**TASK BRIEF:** Report every line of the data that includes "each".

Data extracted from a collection
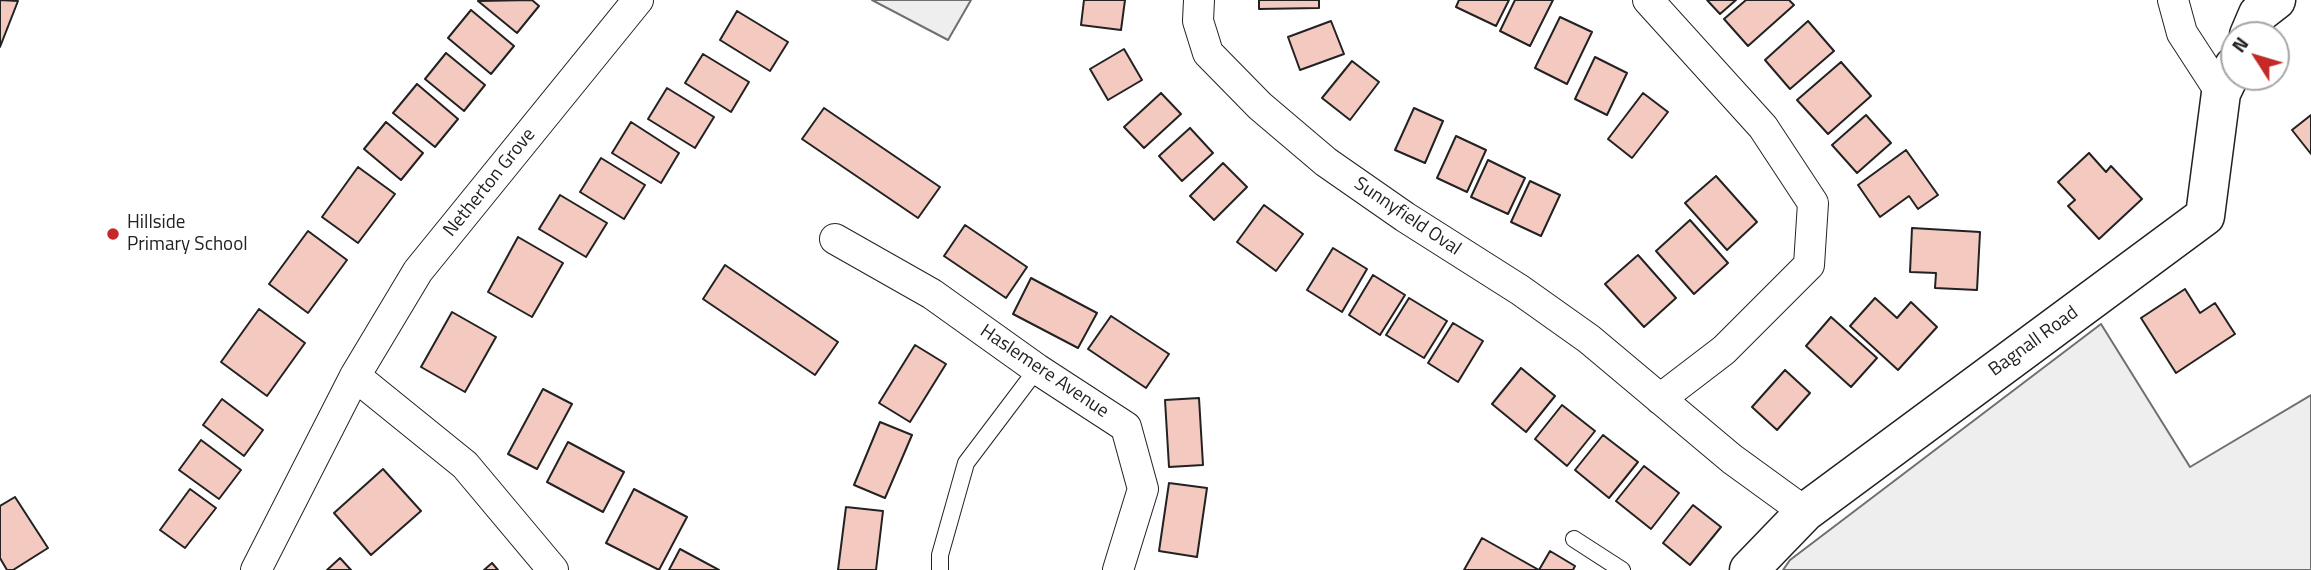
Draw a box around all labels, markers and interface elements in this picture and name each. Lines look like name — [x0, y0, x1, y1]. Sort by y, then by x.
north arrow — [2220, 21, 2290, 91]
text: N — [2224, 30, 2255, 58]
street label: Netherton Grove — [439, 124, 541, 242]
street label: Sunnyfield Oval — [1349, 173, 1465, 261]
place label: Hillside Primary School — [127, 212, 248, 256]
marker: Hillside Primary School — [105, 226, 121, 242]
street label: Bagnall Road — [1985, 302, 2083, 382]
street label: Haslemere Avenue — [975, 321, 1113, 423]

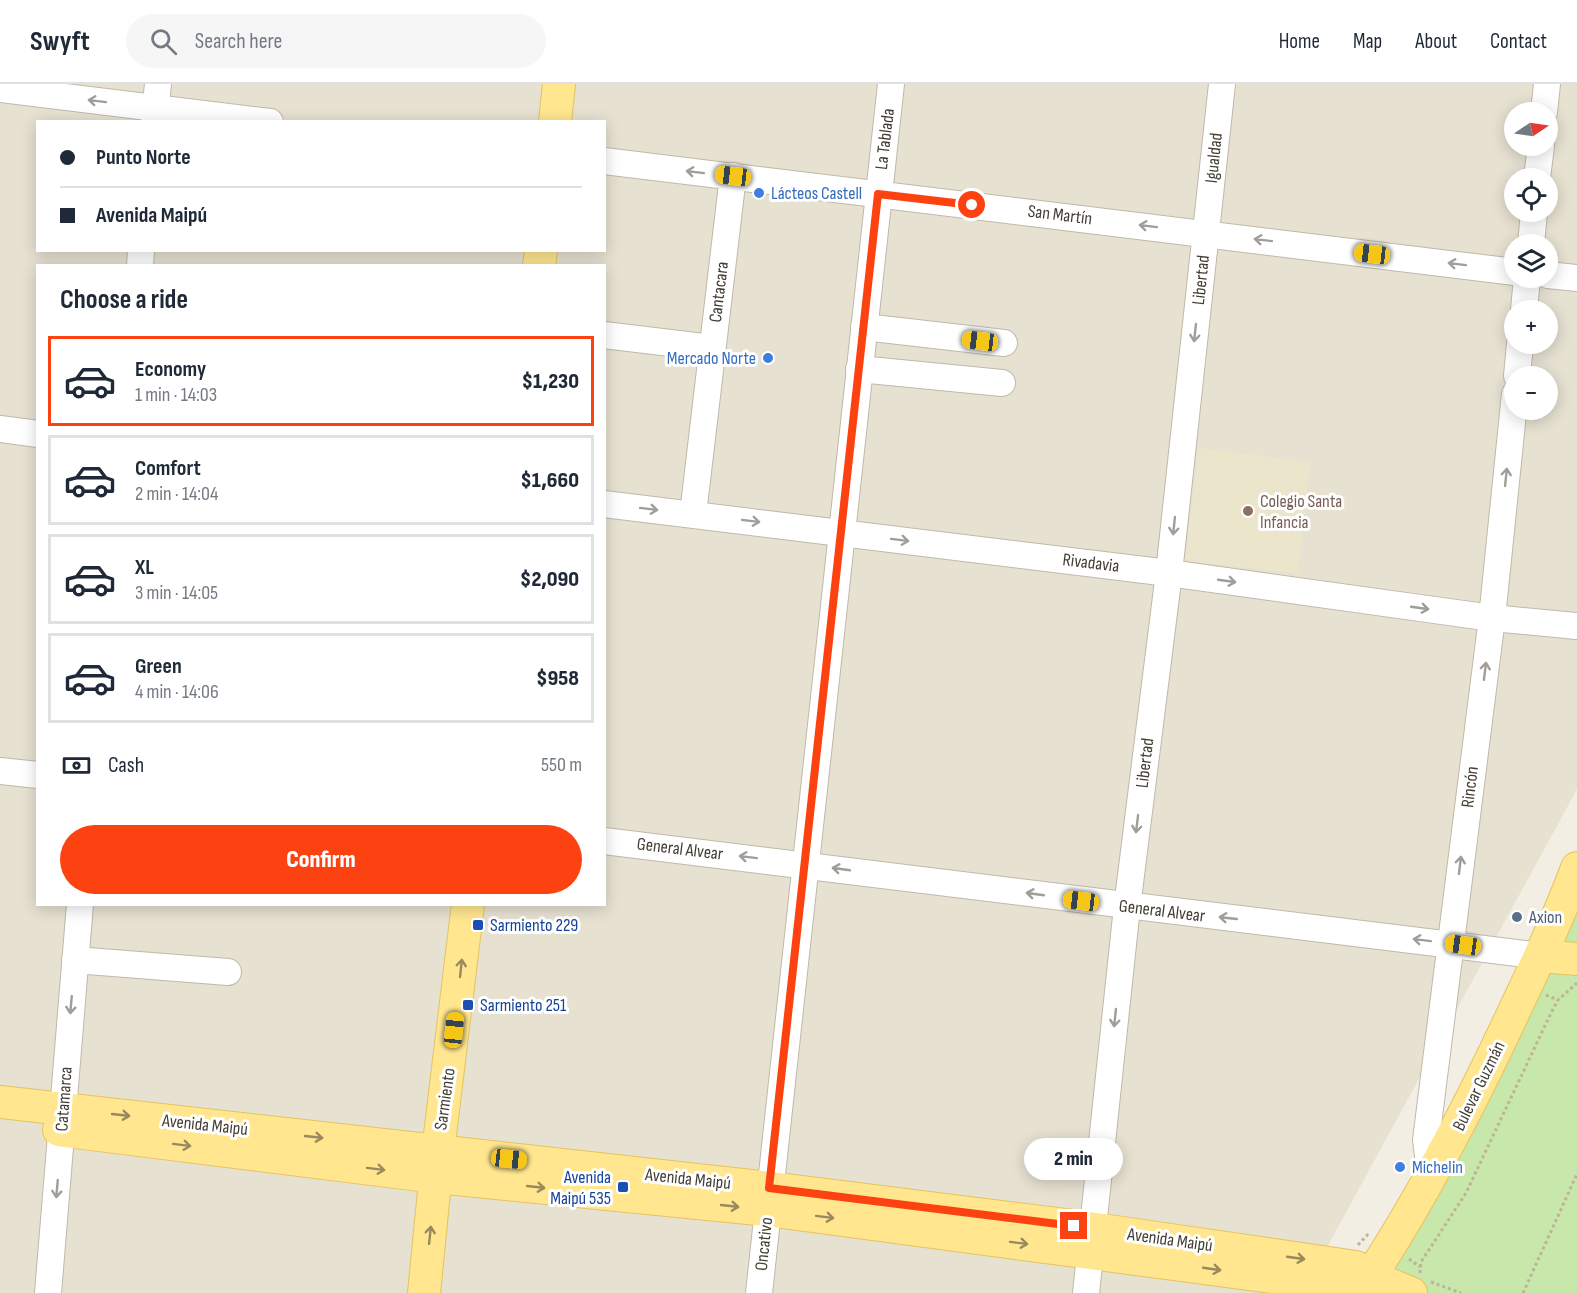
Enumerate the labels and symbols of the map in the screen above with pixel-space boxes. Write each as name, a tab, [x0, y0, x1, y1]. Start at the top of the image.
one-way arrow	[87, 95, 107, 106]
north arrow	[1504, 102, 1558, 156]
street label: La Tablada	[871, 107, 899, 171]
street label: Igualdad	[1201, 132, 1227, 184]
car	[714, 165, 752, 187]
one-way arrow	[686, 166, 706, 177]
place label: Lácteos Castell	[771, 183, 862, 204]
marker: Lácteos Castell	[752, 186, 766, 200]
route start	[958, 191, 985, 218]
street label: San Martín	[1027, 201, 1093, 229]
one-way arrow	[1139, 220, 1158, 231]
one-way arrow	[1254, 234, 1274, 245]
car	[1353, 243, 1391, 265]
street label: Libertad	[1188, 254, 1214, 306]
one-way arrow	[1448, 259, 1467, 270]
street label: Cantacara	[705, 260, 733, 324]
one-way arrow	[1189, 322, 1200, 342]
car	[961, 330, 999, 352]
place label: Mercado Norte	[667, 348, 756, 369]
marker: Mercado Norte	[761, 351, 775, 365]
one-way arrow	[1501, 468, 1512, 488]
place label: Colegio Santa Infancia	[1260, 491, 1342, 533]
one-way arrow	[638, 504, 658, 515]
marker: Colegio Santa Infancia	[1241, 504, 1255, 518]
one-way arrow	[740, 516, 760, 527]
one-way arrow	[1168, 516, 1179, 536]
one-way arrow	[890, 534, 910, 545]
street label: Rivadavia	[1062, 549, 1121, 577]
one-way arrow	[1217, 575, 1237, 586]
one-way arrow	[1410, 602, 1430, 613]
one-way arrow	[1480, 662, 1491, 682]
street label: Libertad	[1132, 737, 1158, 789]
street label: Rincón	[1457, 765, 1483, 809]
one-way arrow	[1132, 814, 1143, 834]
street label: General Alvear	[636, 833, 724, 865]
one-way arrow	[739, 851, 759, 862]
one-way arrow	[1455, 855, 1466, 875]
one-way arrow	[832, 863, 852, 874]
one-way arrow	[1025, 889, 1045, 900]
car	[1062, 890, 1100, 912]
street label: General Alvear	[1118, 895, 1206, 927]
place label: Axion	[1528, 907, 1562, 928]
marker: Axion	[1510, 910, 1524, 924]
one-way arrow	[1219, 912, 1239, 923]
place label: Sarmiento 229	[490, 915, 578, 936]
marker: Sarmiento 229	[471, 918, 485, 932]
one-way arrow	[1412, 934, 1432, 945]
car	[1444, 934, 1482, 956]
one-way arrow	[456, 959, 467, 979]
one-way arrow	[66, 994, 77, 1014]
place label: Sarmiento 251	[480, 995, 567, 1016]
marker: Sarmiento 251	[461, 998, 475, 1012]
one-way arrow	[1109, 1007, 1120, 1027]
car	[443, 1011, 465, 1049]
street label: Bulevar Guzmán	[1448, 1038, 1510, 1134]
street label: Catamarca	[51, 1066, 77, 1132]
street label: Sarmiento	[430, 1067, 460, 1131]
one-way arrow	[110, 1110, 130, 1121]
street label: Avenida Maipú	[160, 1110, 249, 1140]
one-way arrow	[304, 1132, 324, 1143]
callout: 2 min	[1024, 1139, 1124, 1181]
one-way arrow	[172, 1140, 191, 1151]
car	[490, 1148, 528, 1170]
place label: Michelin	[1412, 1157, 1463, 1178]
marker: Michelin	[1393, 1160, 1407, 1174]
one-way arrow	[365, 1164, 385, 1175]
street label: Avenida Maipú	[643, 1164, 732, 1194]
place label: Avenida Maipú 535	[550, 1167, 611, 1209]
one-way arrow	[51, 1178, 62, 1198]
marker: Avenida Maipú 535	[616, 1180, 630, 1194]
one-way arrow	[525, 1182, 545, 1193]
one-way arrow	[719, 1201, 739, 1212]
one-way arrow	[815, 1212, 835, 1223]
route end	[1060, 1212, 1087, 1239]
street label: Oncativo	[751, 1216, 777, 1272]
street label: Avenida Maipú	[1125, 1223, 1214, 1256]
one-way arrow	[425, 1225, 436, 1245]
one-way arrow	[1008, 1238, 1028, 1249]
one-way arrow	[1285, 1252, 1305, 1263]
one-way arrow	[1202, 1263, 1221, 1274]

**COMPLETED EXERCISE:**
Draw a box around all labels, markers and interface elements in this picture and name each. Lines look like name — [x0, y0, x1, y1]. Sort by y, then by x.
Enumerate the labels and symbols of the map in the screen above with pixel-space boxes. Write each as name, a tab, [x0, y0, x1, y1]. Start at the top of the image.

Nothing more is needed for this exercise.